When the review is closed we retrieve the status we saved

https://github.com/woocommerce/woocommerce-gateway-stripe/blob/0978b203a16f69406652d7f1465cb9720e7fc3fb/includes/class-wc-stripe-webhook-handler.php#L673-L681

I think the issue here is that test charges are authorized (as in payment, not Radar rules) immediately, while real payments don't always work like that — sometimes it takes a bit before charges are authorized, but the Radar rules should pretty immediate. So here's what I think is happening:

1. Customer makes a payment.
2. Order status is set to pending-payment.
3. Radar rules put the payment under review.
4. Stripe extension saves the current order status as pending-payment.
5. Customer payment is authorized and is ready for capture.
6. The radar review is manually approved.
7. Stripe extension retrieves the previous order status (pending-payment) and applies that to the order.

Due to the nature of how this all works I don't think there's a way for us to reproduce this with testing cards, meaning we might have to fix this with some guesswork involved when it comes to how we handle the status updates.

Stopgap

Make it so that reviews don't affect the order status:

function disable_stripe_review_change_order_status( $should_change_order_status, $order, $notification ) {
    return false;
}
add_filter( 'wc_stripe_webhook_review_change_order_status`, 'disable_stripe_review_change_order_status', 10, 3 );

Proposed fix

I'm not sure to be honest. We may need some way to reliably update the _stripe_status_before_hold meta value on the order, but I'm not sure what the right place to do that is.

@politeshrimp were the orders that failed like this paid for with an asynchronous payment method like SEPA, or were they all card payments? The answer to that will help inform how we go about fixing the issue.

If it's related to asynchronous payment methods (e.g. SEPA) we can probably just update the _stripe_status_before_hold value in the process_webhook_charge_succeeded() and process_webhook_charge_failed() webhook handlers. If this is related to card payments we'll need something more elaborate. At that point it becomes increasingly likely that the webhooks are delivered out of order.

@dechov It's been a year since you last worked on this, but maybe you remember something that might help here?

[QuranIslam]

@reykjalin I don't use Stripe to accept SEPA. I only accept card payments so I can't tell you whether it occurs with SEPA or not. Sorry for the late reply.

[aheckler]

There is a similar issue occurring even without the manual capture setting enabled.

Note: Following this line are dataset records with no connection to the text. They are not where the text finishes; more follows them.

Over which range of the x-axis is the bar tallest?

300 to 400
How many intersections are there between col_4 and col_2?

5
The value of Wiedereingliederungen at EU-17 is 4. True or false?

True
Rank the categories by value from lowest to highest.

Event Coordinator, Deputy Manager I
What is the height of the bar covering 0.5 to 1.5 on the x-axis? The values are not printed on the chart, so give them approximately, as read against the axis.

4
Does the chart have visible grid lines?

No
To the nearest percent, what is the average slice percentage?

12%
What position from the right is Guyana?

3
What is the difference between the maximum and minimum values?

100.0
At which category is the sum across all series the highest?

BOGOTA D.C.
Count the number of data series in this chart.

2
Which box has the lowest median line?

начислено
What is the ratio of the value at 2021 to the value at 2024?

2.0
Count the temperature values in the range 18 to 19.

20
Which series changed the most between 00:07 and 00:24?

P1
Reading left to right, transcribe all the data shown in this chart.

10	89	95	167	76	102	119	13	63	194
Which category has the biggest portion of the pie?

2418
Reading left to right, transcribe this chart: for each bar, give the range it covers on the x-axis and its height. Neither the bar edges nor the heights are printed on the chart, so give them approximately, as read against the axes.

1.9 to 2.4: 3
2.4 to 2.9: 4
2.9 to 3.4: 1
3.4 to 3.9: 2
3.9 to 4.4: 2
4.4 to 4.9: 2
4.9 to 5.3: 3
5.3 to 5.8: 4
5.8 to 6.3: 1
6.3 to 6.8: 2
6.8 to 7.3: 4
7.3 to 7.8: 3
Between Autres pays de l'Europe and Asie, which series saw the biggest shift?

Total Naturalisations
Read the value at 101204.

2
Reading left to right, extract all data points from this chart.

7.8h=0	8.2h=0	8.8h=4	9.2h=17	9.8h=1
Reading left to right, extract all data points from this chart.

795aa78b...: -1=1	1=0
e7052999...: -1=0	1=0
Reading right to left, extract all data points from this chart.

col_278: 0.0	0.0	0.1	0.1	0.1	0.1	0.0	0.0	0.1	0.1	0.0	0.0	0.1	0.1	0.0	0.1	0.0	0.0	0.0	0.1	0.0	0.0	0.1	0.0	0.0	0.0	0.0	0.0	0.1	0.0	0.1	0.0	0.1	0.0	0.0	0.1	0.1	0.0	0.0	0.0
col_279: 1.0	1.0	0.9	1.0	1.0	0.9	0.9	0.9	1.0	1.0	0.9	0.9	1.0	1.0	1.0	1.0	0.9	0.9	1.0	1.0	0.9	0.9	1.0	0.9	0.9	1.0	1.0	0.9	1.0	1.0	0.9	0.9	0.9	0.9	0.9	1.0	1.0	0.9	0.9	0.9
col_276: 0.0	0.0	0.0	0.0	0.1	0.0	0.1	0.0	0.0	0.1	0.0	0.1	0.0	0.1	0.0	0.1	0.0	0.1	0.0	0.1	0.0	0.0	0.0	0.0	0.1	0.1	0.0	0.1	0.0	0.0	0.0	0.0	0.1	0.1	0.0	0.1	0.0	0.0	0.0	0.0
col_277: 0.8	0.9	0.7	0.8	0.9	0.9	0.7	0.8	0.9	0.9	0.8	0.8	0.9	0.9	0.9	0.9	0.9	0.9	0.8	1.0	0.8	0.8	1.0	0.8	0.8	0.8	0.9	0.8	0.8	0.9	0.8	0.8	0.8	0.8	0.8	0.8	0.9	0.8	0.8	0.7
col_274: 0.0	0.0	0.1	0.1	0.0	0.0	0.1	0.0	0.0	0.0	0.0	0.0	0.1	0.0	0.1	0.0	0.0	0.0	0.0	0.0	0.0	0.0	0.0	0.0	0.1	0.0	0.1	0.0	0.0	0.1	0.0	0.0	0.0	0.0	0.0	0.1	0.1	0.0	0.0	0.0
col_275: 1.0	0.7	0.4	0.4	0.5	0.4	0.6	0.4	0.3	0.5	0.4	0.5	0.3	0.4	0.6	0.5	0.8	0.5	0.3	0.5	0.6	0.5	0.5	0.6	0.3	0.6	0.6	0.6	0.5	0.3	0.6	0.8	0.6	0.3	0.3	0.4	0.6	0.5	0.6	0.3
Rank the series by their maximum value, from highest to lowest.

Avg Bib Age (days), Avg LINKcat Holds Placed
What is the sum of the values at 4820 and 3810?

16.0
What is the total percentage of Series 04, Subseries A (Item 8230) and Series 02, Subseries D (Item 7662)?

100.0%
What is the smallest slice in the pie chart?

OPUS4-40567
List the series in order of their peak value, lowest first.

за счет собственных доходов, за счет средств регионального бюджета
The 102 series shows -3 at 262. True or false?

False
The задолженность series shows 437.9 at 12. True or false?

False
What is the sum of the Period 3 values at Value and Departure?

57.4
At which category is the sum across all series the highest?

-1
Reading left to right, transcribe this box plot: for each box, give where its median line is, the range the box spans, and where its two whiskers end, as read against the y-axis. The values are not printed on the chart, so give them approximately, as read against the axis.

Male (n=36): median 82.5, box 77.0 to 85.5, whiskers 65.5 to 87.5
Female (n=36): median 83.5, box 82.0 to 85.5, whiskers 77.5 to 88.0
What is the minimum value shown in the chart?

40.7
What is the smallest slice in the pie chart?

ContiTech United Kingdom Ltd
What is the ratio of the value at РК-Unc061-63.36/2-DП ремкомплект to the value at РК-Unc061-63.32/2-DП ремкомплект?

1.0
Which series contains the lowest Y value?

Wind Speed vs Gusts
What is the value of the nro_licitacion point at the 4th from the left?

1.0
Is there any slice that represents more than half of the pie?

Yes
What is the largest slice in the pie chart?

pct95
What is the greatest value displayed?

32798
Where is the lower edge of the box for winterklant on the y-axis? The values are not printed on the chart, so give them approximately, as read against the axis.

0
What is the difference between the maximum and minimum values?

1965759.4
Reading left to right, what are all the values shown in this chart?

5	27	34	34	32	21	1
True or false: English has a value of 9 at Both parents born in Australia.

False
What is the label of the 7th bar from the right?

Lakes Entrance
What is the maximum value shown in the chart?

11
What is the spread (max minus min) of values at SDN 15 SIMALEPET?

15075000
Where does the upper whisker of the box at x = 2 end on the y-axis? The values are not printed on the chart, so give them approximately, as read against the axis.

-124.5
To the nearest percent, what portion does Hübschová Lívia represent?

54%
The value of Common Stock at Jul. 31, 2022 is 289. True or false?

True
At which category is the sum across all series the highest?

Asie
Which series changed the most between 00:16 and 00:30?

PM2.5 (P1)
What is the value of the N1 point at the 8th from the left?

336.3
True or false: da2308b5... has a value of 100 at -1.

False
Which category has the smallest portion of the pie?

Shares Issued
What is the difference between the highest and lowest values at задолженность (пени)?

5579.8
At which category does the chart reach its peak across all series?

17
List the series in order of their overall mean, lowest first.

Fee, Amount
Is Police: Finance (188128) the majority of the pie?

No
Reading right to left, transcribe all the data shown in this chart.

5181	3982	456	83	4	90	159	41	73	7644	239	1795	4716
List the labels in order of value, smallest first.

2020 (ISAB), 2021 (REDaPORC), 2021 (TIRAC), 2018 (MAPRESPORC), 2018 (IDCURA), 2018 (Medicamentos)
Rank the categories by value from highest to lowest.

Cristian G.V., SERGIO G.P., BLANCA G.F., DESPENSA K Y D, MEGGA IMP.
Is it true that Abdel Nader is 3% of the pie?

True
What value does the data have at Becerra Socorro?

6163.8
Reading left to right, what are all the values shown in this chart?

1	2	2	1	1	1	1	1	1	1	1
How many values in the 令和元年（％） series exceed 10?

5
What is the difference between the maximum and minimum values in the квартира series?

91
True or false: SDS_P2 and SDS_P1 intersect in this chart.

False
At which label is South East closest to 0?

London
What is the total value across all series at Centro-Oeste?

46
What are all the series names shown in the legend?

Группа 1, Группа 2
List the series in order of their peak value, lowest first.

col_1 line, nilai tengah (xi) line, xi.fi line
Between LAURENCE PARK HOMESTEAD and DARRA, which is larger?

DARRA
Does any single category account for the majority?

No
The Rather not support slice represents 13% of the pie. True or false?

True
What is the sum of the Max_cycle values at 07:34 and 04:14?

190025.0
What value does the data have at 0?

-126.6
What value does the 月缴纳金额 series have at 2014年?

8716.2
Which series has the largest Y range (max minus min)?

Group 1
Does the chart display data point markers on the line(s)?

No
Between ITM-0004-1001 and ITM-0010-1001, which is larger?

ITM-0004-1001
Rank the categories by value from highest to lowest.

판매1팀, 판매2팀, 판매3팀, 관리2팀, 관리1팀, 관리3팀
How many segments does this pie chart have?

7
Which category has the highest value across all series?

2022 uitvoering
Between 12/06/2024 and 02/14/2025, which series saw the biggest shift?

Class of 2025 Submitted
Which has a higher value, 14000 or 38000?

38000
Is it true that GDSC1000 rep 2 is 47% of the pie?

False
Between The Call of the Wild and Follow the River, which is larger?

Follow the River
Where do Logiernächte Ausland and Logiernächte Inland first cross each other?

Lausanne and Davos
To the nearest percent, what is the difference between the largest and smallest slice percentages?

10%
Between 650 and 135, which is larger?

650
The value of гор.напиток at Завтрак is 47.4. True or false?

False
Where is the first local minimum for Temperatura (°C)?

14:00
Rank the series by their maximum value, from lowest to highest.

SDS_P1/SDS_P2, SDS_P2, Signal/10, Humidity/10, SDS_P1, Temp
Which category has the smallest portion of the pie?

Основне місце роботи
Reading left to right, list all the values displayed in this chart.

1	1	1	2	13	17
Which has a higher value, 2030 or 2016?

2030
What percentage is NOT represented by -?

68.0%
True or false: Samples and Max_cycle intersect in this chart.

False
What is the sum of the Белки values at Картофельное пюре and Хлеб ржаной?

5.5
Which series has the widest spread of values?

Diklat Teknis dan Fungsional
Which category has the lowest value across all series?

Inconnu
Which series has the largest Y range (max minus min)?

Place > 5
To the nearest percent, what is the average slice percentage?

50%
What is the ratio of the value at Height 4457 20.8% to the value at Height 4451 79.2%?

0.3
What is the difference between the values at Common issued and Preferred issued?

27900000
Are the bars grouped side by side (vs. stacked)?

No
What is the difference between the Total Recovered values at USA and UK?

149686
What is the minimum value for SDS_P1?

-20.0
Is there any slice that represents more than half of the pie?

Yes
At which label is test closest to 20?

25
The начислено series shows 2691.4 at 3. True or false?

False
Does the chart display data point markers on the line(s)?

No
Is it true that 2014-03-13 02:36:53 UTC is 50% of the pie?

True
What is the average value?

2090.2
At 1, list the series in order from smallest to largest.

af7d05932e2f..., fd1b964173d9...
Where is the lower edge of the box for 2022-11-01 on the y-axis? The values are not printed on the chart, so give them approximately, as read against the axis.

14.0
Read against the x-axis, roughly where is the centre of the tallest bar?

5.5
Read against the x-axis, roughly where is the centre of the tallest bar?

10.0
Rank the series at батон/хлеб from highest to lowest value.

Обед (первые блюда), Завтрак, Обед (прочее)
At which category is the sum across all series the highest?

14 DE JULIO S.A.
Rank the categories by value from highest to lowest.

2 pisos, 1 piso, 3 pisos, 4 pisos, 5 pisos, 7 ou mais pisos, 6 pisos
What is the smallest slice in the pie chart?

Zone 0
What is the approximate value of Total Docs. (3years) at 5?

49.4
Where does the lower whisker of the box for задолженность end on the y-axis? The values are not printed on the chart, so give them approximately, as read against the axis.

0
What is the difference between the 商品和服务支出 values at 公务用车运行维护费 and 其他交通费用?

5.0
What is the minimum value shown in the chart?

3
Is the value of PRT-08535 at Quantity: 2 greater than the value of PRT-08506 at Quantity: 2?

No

Specifically, if you use Stripe Radar to, say, hold for review all payments made with Mexican cards, and then do a test purchase with a Mexican card (4000004840008001), the payment is not captured when you go into the Stripe dash and approve the transaction there. I can see a note in the order indicating that the Stripe plugin "knows" that the transaction has been approved, but payment is not captured/taken.